Sur ses papiers officiels, un «F» demeure sous la dénomination du genre. «Je n’ai pas encore eu le temps de m’attaquer aux tâches administratives. Et, pour l’instant, je m’en fiche. L’important, c’est ce que je suis et comment je me sens, soit un homme. Peu importe ce que dit ma carte d’identité», reprend-t-il. C’est pourquoi lorsqu’il remplit un formulaire quelconque, Elyo coche généralement la case «M».

«Pour l’instant, je ne ressens pas le besoin de changer de sexe pour me sentir moi-même. Car ce ne sont pas mes attributs qui définissent qui je suis», affirme-t-il. Après sa transition, son orientation sexuelle a, elle aussi, évolué. «J’ai été autrefois une fille qui aimait les filles. Mais aujourd’hui je suis pansexuel. Je peux aussi bien tomber amoureux d’une femme que d’un homme», détaille Elyo, qui, à l’âge de 16 ans, avait fait son coming out lesbien.

Et lorsqu’il tombe sur d’anciennes photos de famille, c’est une petite fille qu’il revoit… Il confie: «J’accepte mon passé, même si ce n’était pas vraiment moi-même à l’époque.» Et comment s’appelait-elle, cette petite fille? «Ça, je le garde pour moi, lance-t-il avec malice.
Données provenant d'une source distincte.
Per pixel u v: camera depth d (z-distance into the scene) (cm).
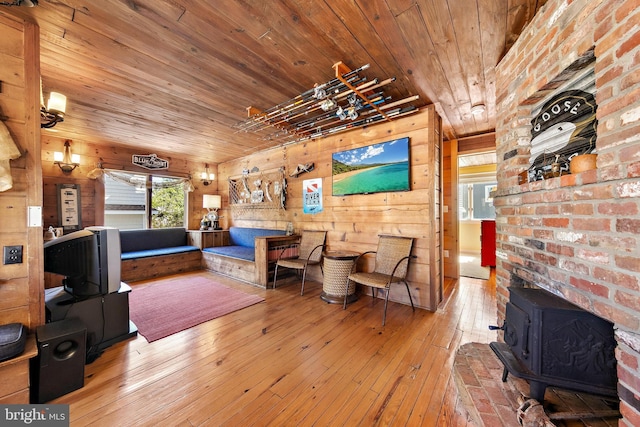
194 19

Disons que j’ai enlevé et réarrangé les lettres de mon ancien prénom pour finalement obtenir ce qui me correspondait: Elyo!»

Pour son emploi de téléphoniste au CICR, Elyo avait postulé «en tant que femme». Il a informé son employeur de son envie de transition quelques jours avant de commencer ce nouveau poste. «J’ai eu de la chance, je n’ai jamais subi de discrimination sur mon lieu de travail. Faut dire que le genre n’affecte pas les capacités de travail», lance-t-il comme pour clouer le bec à ceux qui penseraient le contraire.

Se décrivant comme «timide et introverti», le vingtenaire a accepté de raconter son histoire parce qu’il souhaite que la population suisse évolue sur la question de la transidentité. «Témoigner, c’est un moyen d’informer les gens, voire d’en aider certains. Plus on en parlera, plus les gens comprendront. Ainsi, moins il y aura d’a priori et davantage de tolérance.» Depuis septembre dernier, Elyo fait partie de l’association Epicène, un terme qui désigne un individu n’étant marqué ni par son sexe ni par son genre social. Le Genevois aide les personnes en questionnement sur le sujet.